There will also be an increase in emergency readmissions as a direct consequence. People who have been inappropriately and too hastily discharged will end up having to go back into hospital because their home was unsafe or ill suited, or because they were unable to get out to get the necessary food to provide themselves with a decent meal during their recovery and convalescence. All those matters will increase the direct cost to the NHS, which is why that decision by the local NHS is a false economy. It is a short-sighted approach, and it will lead to long-term costs and consequences.

Adjournment debates such as this are an opportunity for all hon. Members to bring their constituents’ concerns to the House. Those are just three of mine, although I have many others that I would have welcomed the opportunity to air today. I end simply by wishing you, Mr. Deputy Speaker, and all hon. Members a good summer recess, and I look forward to listening to the rest of the debate.

4 pm

Mr. Mike Hall (Weaver Vale) (Lab): In the time allotted I hope to raise four issues that are constituency based but have implications for national legislation.

The first case is tragic. In the last two years, two baby girls living in adjoining properties in my constituency have died of acute myeloid leukaemia. We have tried to understand the epidemiology of that cancer, which is rare in young girls, and it has been established that the houses in which they lived were built on a landfill site. There is clear evidence that methane has seeped out from that site and there may also have been traces of benzene, which is a very dangerous chemical.

I suggested to the Office of the Deputy Prime Minister that it would be a good idea for tenants considering properties that have been built on landfill sites, reclaimed land or brownfield sites, to be told the history of the land so that they can make an informed choice about whether to take on the tenancies. So far the Government have declined to take that up, but I want to press the Minister on it today, because it is a good suggestion, which would allow prospective tenants the opportunity to make decisions about where they live in the knowledge of the conditions in which their properties have been built. If my hon. Friend the Minister cannot deal with that matter when he replies, I should be grateful if he passed it on to the appropriate Department.
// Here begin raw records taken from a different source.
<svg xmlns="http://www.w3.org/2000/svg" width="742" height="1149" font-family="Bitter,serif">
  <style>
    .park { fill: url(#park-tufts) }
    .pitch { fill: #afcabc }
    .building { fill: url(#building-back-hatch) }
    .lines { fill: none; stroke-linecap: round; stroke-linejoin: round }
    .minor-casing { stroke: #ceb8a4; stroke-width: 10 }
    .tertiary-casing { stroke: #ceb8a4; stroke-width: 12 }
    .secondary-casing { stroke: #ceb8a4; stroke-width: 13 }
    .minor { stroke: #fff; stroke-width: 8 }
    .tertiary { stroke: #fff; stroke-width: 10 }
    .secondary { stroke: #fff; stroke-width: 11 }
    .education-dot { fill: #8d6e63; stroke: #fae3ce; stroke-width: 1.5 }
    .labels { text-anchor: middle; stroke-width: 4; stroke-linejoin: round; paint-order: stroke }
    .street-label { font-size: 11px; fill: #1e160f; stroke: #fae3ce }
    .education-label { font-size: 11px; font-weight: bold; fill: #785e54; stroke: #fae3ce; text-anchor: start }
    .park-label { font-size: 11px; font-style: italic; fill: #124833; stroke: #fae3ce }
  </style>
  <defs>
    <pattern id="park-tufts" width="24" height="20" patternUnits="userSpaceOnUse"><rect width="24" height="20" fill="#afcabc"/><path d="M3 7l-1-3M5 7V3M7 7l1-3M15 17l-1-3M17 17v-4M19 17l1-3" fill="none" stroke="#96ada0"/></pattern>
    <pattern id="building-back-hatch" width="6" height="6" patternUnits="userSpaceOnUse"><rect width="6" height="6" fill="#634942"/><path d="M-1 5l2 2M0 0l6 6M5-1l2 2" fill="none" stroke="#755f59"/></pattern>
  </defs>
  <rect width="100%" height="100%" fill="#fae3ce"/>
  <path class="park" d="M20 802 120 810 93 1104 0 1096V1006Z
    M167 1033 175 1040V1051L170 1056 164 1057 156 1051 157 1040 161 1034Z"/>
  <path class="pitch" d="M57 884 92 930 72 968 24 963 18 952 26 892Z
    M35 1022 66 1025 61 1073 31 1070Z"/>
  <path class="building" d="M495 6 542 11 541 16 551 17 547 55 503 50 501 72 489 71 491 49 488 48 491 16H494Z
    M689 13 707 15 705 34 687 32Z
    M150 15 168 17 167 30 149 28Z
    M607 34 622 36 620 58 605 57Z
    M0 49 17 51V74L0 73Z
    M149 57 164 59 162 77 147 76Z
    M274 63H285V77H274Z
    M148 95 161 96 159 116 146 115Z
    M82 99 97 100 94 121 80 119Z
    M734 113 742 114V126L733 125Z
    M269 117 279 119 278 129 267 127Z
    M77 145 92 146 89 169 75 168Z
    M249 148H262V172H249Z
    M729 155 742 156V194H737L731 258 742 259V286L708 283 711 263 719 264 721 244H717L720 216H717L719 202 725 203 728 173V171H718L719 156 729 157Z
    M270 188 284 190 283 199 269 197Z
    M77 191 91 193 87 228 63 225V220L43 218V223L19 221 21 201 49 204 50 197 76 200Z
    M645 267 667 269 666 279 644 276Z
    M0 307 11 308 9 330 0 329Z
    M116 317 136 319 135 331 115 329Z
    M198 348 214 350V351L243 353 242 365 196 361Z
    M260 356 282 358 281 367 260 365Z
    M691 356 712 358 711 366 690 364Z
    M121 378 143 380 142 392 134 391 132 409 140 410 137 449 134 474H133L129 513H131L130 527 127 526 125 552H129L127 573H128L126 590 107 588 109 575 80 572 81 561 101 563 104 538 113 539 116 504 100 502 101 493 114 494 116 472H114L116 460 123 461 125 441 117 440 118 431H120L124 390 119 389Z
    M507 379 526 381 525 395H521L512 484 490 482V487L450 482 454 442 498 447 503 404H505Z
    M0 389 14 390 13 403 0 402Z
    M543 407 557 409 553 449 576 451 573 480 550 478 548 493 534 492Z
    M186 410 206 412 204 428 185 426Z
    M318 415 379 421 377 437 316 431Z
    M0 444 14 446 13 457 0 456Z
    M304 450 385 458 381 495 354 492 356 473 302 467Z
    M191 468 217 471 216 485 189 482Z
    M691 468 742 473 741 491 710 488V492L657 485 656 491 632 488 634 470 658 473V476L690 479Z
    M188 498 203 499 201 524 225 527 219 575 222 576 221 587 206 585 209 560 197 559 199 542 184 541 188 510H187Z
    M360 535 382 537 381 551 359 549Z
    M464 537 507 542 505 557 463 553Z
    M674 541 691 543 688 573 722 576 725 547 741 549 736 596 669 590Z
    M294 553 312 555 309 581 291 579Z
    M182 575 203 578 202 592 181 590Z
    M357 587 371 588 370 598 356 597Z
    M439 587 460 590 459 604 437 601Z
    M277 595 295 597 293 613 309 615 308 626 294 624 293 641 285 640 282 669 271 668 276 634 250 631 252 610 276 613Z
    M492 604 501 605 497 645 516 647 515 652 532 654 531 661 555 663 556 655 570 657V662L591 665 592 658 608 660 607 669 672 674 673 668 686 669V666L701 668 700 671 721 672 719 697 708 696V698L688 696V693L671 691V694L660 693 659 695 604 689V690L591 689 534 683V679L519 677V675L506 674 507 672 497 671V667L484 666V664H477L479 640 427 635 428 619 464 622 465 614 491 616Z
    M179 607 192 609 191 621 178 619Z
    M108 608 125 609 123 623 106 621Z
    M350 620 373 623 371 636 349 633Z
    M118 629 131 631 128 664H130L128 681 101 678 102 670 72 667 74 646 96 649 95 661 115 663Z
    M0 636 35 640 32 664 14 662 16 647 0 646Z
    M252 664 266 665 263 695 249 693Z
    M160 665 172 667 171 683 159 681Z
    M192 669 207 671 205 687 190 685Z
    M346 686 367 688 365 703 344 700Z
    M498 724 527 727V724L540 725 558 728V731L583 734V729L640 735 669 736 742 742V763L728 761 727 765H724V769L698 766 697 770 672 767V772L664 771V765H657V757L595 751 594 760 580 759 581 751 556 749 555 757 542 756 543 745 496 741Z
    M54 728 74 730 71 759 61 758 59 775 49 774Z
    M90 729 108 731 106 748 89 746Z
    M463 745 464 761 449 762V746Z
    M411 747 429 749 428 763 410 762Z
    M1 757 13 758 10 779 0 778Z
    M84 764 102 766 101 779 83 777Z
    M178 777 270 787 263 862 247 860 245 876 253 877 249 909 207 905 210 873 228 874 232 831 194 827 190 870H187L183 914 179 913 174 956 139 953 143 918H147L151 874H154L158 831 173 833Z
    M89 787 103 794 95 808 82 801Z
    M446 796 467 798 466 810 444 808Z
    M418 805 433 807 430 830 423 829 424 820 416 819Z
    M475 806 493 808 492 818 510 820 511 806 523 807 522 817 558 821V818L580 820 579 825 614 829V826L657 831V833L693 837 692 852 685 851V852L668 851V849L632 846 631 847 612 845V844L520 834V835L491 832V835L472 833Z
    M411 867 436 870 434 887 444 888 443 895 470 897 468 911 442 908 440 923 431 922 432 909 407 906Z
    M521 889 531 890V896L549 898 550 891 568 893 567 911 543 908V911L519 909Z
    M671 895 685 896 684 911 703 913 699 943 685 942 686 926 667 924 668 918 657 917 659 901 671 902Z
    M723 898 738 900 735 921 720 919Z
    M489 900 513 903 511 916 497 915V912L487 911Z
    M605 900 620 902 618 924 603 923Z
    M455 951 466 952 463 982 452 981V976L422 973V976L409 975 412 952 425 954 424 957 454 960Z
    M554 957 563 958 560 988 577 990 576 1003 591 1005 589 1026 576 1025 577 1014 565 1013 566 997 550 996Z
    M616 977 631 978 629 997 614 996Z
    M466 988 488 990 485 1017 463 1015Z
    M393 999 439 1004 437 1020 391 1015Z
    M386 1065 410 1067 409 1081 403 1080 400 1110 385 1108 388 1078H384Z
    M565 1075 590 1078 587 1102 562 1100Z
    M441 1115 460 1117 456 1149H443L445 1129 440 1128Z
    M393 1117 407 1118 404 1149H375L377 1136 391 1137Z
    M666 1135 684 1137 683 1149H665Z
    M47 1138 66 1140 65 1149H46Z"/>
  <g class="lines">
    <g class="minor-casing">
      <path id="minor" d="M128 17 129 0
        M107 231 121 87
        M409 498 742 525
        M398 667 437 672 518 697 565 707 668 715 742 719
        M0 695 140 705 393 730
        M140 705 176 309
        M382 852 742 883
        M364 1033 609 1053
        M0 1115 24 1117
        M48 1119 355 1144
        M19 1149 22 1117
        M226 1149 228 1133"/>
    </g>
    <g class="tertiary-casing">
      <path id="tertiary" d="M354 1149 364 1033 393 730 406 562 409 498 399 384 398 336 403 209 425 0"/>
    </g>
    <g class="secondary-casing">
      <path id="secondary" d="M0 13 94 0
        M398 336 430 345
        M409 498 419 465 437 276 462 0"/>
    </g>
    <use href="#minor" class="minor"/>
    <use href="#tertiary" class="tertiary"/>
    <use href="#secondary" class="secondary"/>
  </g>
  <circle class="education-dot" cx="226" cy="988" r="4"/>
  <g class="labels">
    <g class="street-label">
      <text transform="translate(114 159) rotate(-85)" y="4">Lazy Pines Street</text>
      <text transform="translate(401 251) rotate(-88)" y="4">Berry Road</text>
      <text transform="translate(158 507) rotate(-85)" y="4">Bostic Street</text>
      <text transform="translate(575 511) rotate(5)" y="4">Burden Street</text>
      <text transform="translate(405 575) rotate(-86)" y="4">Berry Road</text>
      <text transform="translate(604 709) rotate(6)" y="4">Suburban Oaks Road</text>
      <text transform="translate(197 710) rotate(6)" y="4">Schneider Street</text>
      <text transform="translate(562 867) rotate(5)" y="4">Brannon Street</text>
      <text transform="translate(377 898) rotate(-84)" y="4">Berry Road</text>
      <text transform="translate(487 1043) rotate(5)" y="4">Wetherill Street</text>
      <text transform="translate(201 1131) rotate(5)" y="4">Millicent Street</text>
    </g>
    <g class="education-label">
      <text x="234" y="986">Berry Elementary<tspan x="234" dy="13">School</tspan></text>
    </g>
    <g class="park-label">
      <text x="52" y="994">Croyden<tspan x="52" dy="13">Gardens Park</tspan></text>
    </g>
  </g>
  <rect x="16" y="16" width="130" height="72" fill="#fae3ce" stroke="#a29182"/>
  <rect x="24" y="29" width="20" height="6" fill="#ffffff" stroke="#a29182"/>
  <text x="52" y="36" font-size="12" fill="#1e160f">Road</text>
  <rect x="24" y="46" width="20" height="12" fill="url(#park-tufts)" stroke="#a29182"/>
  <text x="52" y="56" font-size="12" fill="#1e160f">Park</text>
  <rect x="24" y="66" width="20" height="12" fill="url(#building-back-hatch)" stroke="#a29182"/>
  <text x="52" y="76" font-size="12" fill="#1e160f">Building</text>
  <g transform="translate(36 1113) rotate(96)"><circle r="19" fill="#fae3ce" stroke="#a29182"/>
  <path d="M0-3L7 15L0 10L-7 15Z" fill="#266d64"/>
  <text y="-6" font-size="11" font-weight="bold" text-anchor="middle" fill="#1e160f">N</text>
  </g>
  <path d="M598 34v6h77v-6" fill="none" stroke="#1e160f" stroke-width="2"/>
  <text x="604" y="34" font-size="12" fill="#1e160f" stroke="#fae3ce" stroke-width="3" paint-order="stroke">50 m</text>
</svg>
The second issue that I want to raise concerns wheel clamping. Last year, a constituent of mine in Northwich had his vehicle clamped, he thought illegally. The Private Security Industry Act 2001 placed regulatory controls over wheel clamping companies and the Security Industry Authority implements the regulations. I was advised that for a vehicle to be legally clamped, the owner had to be issued with a receipt bearing the name and signature of the operative, the date and location of the clamping episode, and the registration number of the person doing the clamping. If the receipt does not contain the registration number of a clamping operative, the clamping is illegal and the owner of the vehicle can insist on the clamp being removed.